The high-pressure water generator 12 includes, for example, a high-pressure pump and a motor. The high-pressure water generator 12 pressurizes water supplied from the outside, and has a high pressure of, for example, 600 to 700 bar (1 bar = about 1.02 kgf / cm ² ). Can generate and supply water. The water supplied from the outside is, for example, tap water, but is not limited to this example, and may be pure water or the like. The high-pressure water generated by the high-pressure water generator 12 is supplied to the abrasive mixing device 14 through the high-pressure water pipe.

  The abrasive mixing device 14 mixes abrasives (abrasive grains) at a predetermined ratio with the high-pressure water supplied from the high-pressure water generator 14. This abrasive is a granular material of, for example, about several tens of microns made of a high-hardness material such as garnet, diamond, or alumina, and contributes to increasing the cutting efficiency of high-pressure water. In this embodiment, for example, 40-100 μm alumina oxide is used as the abrasive. The high-pressure water containing such an abrasive is supplied to the injection nozzle 16 via a high-pressure pipe.

  A more specific configuration of the abrasive mixing device 14 will be described. The abrasive mixing device 14 can be composed of, for example, two mixing storage tanks (not shown) and a tank switching device (not shown). The mixed storage tank is a tank for storing water mixed with abrasives. The high-pressure water is supplied from the high-pressure water generator 12 and the abrasives are supplied from an abrasive recovery device 44 described later. The tank switching device is a switching valve or the like for communicating any one of the two mixed storage tanks with the high-pressure water generator 12 and the injection nozzle 16.

  With this configuration, the abrasive and water stored in one of the mixed storage tanks are pushed out at a high pressure and supplied to the injection nozzle 16 by the pressure of the high-pressure water supplied from the high-pressure water generator 12. In the mixed storage tank, the abrasive and water recycled by the abrasive recovery device 44 can be mixed and stored.
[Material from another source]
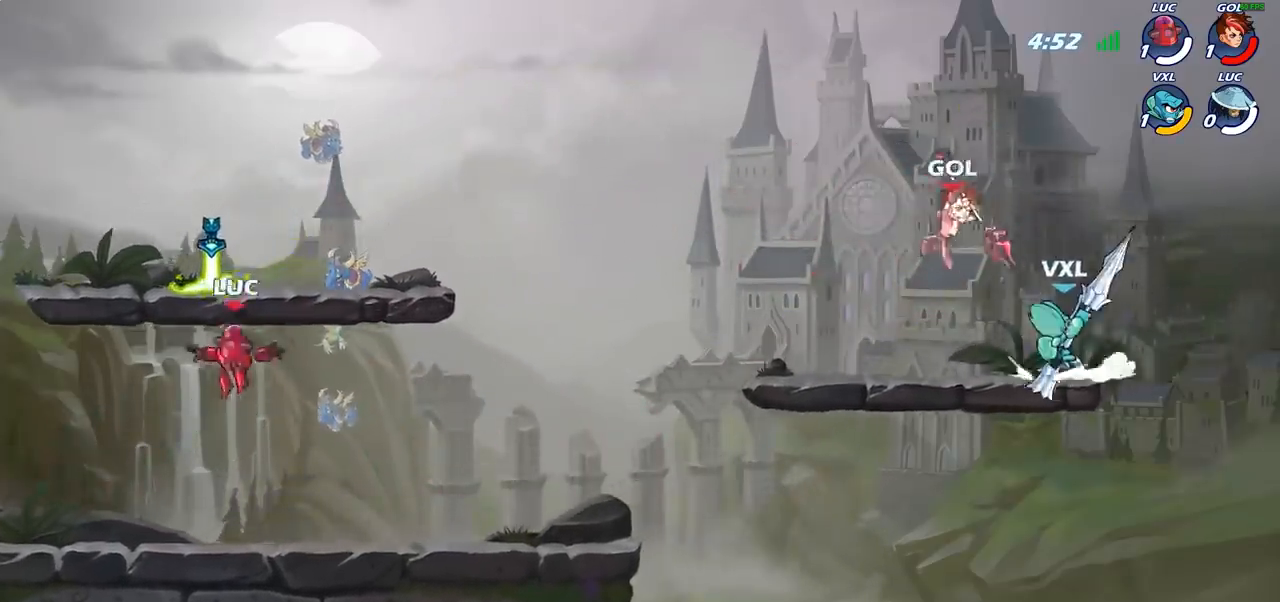
{"buttons": [], "left_stick": "right", "right_stick": "center", "events": [[17, "R1", "down"], [100, "left_stick", "right"], [117, "R1", "up"], [250, "left_stick", "down-right"], [483, "left_stick", "right"]]}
When the abrasive in one of the mixed storage tanks has decreased below a predetermined level, the mixed storage tank is switched by the tank switching device to supply and store the water containing the abrasive in the same manner as described above. Do. Thereby, the high pressure water mixed with the abrasive can be stably and continuously supplied to the injection nozzle 16.

  The injection nozzle 16 is configured as a high-pressure liquid injection unit according to the present embodiment. For example, high-pressure water mixed with an abrasive as described above is rapidly applied from above to the substrate 20 that is a workpiece. Inject with. During the cutting process, the injection nozzle 16 is stably fixed to a base portion (not shown) of the apparatus by a fixing member such as a screw. In preparation for processing, for example, the injection nozzle 16 can be moved in the Z-axis direction (vertical direction) by loosening the screw. Thereby, according to the kind and magnitude | size of the board | substrate 20, the distance of the Z-axis direction of the injection nozzle 16 and the board | substrate 20 can be adjusted.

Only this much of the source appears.